One thing the article doesn’t mention is how they figured out that waiting for external memory access is the bottleneck. Are there any profiling tools available that would tell the developer that the cpu is waiting for external memory x% of the time?
The other comments have mentioned the tools. On linux, there's good old perf.
There's `perf stat` that uses CPU performance counters to give you a high-level view if your workload is stalling due to waiting on memory: https://stackoverflow.com/questions/22165299/what-are-stalle.... However it won't tell you exactly where the problem is, just that there is a problem.
You can do `perf record` on your process, and then running `perf report` on the generated data. You'll see what functions and what lines/instructions are taking the most time. Most of the time it will be pretty obvious that it's a memory bottleneck because it will be some kind of assignment or lookup.
If you're using an intel processor, VTune is extremely detailed. Here's a nice article from Intel on using it: https://www.intel.com/content/www/us/en/docs/vtune-profiler/... . You'll see one of the tables in the articles lists functions as "memory bound" - most time is spent waiting on memory, as opposed to executing computations.
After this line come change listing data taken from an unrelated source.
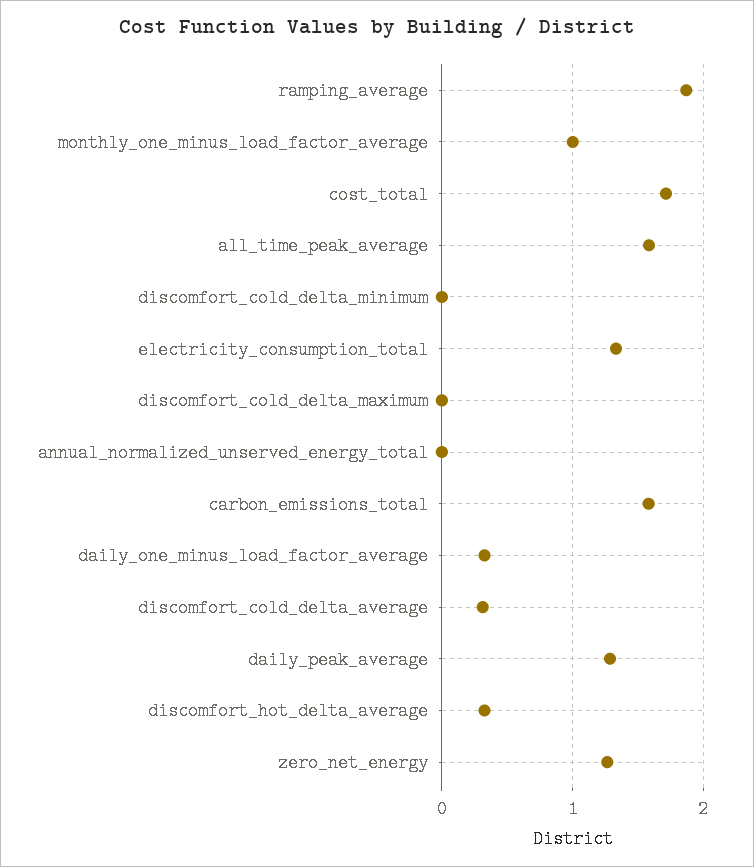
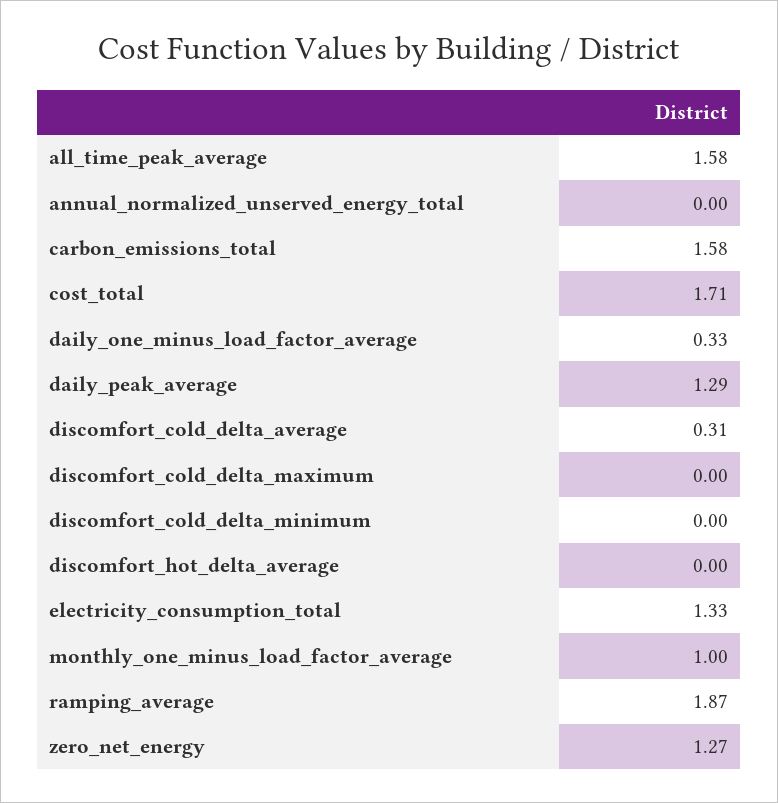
  {
    "ramping_average": 1.87,
    "monthly_one_minus_load_factor_average": 1,
    "cost_total": 1.71,
    "all_time_peak_average": 1.58,
    "discomfort_cold_delta_minimum": 0,
    "electricity_consumption_total": 1.33,
    "discomfort_cold_delta_maximum": 0,
    "annual_normalized_unserved_energy_total": 0,
    "carbon_emissions_total": 1.58,
    "daily_one_minus_load_factor_average": 0.33,
    "discomfort_cold_delta_average": 0.31,
    "daily_peak_average": 1.29,
-   "discomfort_hot_delta_average": 0.3,
+   "discomfort_hot_delta_average": 0,
    "zero_net_energy": 1.27
  }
I am using perf. On Graviton, the event you want to look for is LLC-load-misses, which tracks last-level cache (LLC) misses (i.e., external memory accesses). The command "perf record -e LLC-load-misses -t $(pgrep valley-server)" will record the number of LLC misses per instruction during the execution of the valkey-server main thread. Please note that LLC-load-misses events are not collectable when running on instances that only use a subset of the processor's core. "perf list" provides the events that can be collected on your machine
Not directly related to the question. A few years ago, I read about that B-tree is also recommended for in-memory operations because the latency between CPU/memory is high now.